━━━ Entries provided ━━━

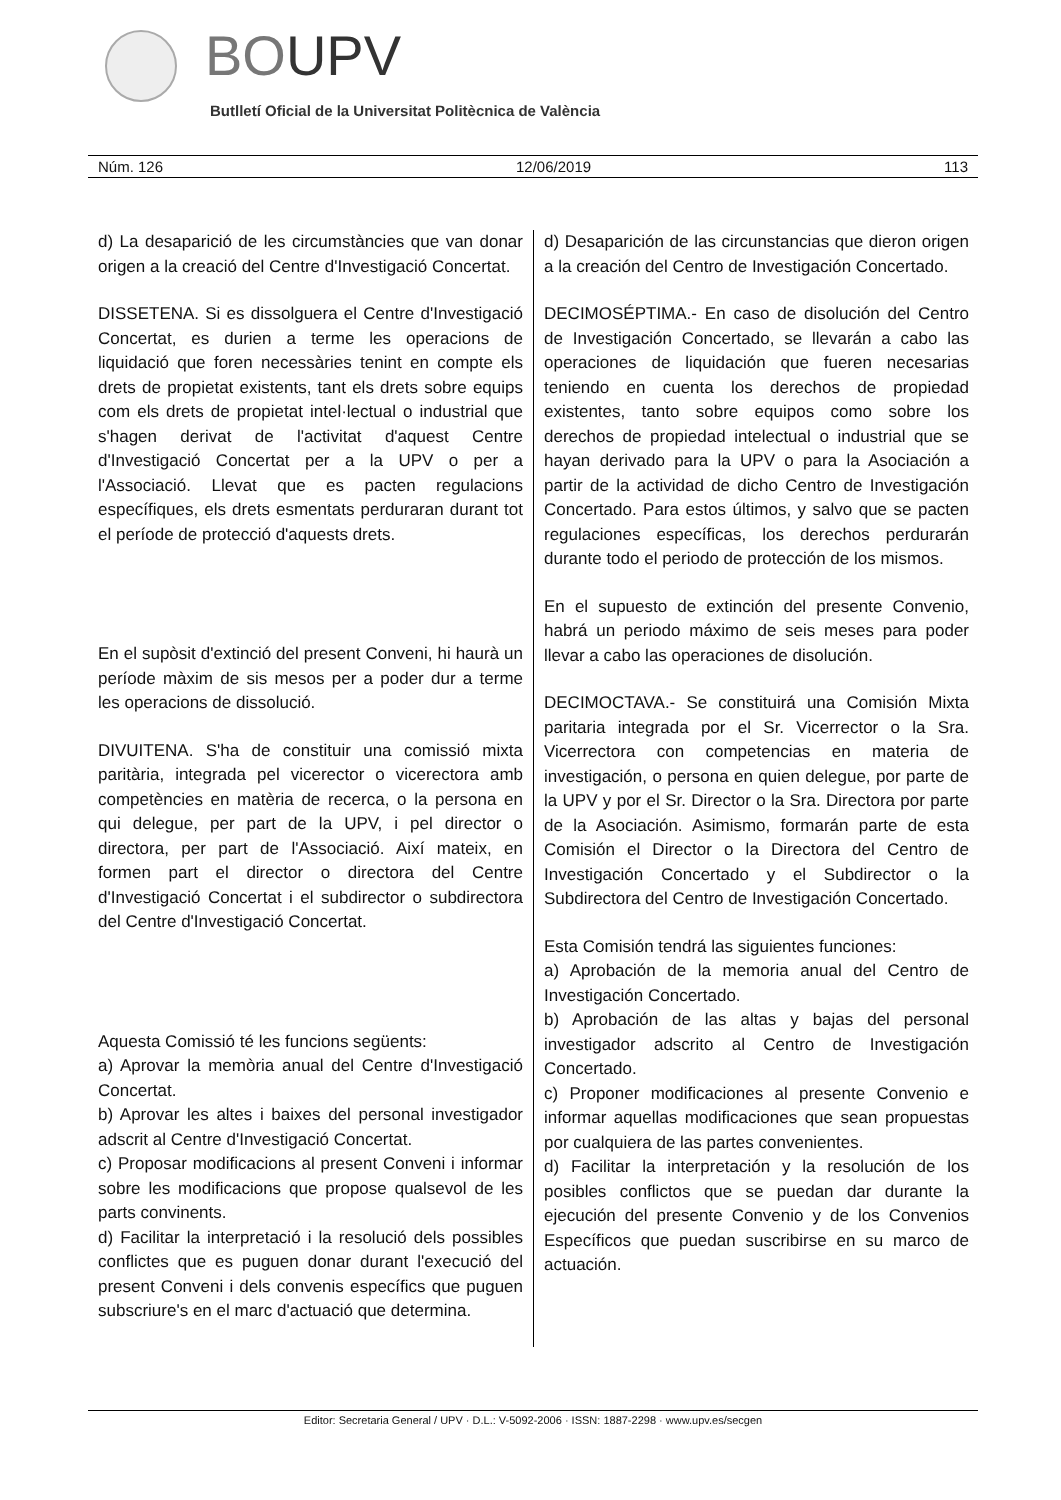BOUPV
Butlletí Oficial de la Universitat Politècnica de València
Núm. 126 12/06/2019 113
d) La desaparició de les circumstàncies que van donar origen a la creació del Centre d'Investigació Concertat.
DISSETENA. Si es dissolguera el Centre d'Investigació Concertat, es durien a terme les operacions de liquidació que foren necessàries tenint en compte els drets de propietat existents, tant els drets sobre equips com els drets de propietat intel·lectual o industrial que s'hagen derivat de l'activitat d'aquest Centre d'Investigació Concertat per a la UPV o per a l'Associació. Llevat que es pacten regulacions específiques, els drets esmentats perduraran durant tot el període de protecció d'aquests drets.
En el supòsit d'extinció del present Conveni, hi haurà un període màxim de sis mesos per a poder dur a terme les operacions de dissolució.
DIVUITENA. S'ha de constituir una comissió mixta paritària, integrada pel vicerector o vicerectora amb competències en matèria de recerca, o la persona en qui delegue, per part de la UPV, i pel director o directora, per part de l'Associació. Així mateix, en formen part el director o directora del Centre d'Investigació Concertat i el subdirector o subdirectora del Centre d'Investigació Concertat.
Aquesta Comissió té les funcions següents:
a) Aprovar la memòria anual del Centre d'Investigació Concertat.
b) Aprovar les altes i baixes del personal investigador adscrit al Centre d'Investigació Concertat.
c) Proposar modificacions al present Conveni i informar sobre les modificacions que propose qualsevol de les parts convinents.
d) Facilitar la interpretació i la resolució dels possibles conflictes que es puguen donar durant l'execució del present Conveni i dels convenis específics que puguen subscriure's en el marc d'actuació que determina.
d) Desaparición de las circunstancias que dieron origen a la creación del Centro de Investigación Concertado.
DECIMOSÉPTIMA.- En caso de disolución del Centro de Investigación Concertado, se llevarán a cabo las operaciones de liquidación que fueren necesarias teniendo en cuenta los derechos de propiedad existentes, tanto sobre equipos como sobre los derechos de propiedad intelectual o industrial que se hayan derivado para la UPV o para la Asociación a partir de la actividad de dicho Centro de Investigación Concertado. Para estos últimos, y salvo que se pacten regulaciones específicas, los derechos perdurarán durante todo el periodo de protección de los mismos.
En el supuesto de extinción del presente Convenio, habrá un periodo máximo de seis meses para poder llevar a cabo las operaciones de disolución.
DECIMOCTAVA.- Se constituirá una Comisión Mixta paritaria integrada por el Sr. Vicerrector o la Sra. Vicerrectora con competencias en materia de investigación, o persona en quien delegue, por parte de la UPV y por el Sr. Director o la Sra. Directora por parte de la Asociación. Asimismo, formarán parte de esta Comisión el Director o la Directora del Centro de Investigación Concertado y el Subdirector o la Subdirectora del Centro de Investigación Concertado.
Esta Comisión tendrá las siguientes funciones:
a) Aprobación de la memoria anual del Centro de Investigación Concertado.
b) Aprobación de las altas y bajas del personal investigador adscrito al Centro de Investigación Concertado.
c) Proponer modificaciones al presente Convenio e informar aquellas modificaciones que sean propuestas por cualquiera de las partes convenientes.
d) Facilitar la interpretación y la resolución de los posibles conflictos que se puedan dar durante la ejecución del presente Convenio y de los Convenios Específicos que puedan suscribirse en su marco de actuación.
Editor: Secretaria General / UPV · D.L.: V-5092-2006 · ISSN: 1887-2298 · www.upv.es/secgen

━━━

Problem description
Transcribe the records verbatim and omit the images.

Task response
BOUPV
Butlletí Oficial de la Universitat Politècnica de València
Núm. 126 12/06/2019 113
d) La desaparició de les circumstàncies que van donar origen a la creació del Centre d'Investigació Concertat.
DISSETENA. Si es dissolguera el Centre d'Investigació Concertat, es durien a terme les operacions de liquidació que foren necessàries tenint en compte els drets de propietat existents, tant els drets sobre equips com els drets de propietat intel·lectual o industrial que s'hagen derivat de l'activitat d'aquest Centre d'Investigació Concertat per a la UPV o per a l'Associació. Llevat que es pacten regulacions específiques, els drets esmentats perduraran durant tot el període de protecció d'aquests drets.
En el supòsit d'extinció del present Conveni, hi haurà un període màxim de sis mesos per a poder dur a terme les operacions de dissolució.
DIVUITENA. S'ha de constituir una comissió mixta paritària, integrada pel vicerector o vicerectora amb competències en matèria de recerca, o la persona en qui delegue, per part de la UPV, i pel director o directora, per part de l'Associació. Així mateix, en formen part el director o directora del Centre d'Investigació Concertat i el subdirector o subdirectora del Centre d'Investigació Concertat.
Aquesta Comissió té les funcions següents:
a) Aprovar la memòria anual del Centre d'Investigació Concertat.
b) Aprovar les altes i baixes del personal investigador adscrit al Centre d'Investigació Concertat.
c) Proposar modificacions al present Conveni i informar sobre les modificacions que propose qualsevol de les parts convinents.
d) Facilitar la interpretació i la resolució dels possibles conflictes que es puguen donar durant l'execució del present Conveni i dels convenis específics que puguen subscriure's en el marc d'actuació que determina.
d) Desaparición de las circunstancias que dieron origen a la creación del Centro de Investigación Concertado.
DECIMOSÉPTIMA.- En caso de disolución del Centro de Investigación Concertado, se llevarán a cabo las operaciones de liquidación que fueren necesarias teniendo en cuenta los derechos de propiedad existentes, tanto sobre equipos como sobre los derechos de propiedad intelectual o industrial que se hayan derivado para la UPV o para la Asociación a partir de la actividad de dicho Centro de Investigación Concertado. Para estos últimos, y salvo que se pacten regulaciones específicas, los derechos perdurarán durante todo el periodo de protección de los mismos.
En el supuesto de extinción del presente Convenio, habrá un periodo máximo de seis meses para poder llevar a cabo las operaciones de disolución.
DECIMOCTAVA.- Se constituirá una Comisión Mixta paritaria integrada por el Sr. Vicerrector o la Sra. Vicerrectora con competencias en materia de investigación, o persona en quien delegue, por parte de la UPV y por el Sr. Director o la Sra. Directora por parte de la Asociación. Asimismo, formarán parte de esta Comisión el Director o la Directora del Centro de Investigación Concertado y el Subdirector o la Subdirectora del Centro de Investigación Concertado.
Esta Comisión tendrá las siguientes funciones:
a) Aprobación de la memoria anual del Centro de Investigación Concertado.
b) Aprobación de las altas y bajas del personal investigador adscrito al Centro de Investigación Concertado.
c) Proponer modificaciones al presente Convenio e informar aquellas modificaciones que sean propuestas por cualquiera de las partes convenientes.
d) Facilitar la interpretación y la resolución de los posibles conflictos que se puedan dar durante la ejecución del presente Convenio y de los Convenios Específicos que puedan suscribirse en su marco de actuación.
Editor: Secretaria General / UPV · D.L.: V-5092-2006 · ISSN: 1887-2298 · www.upv.es/secgen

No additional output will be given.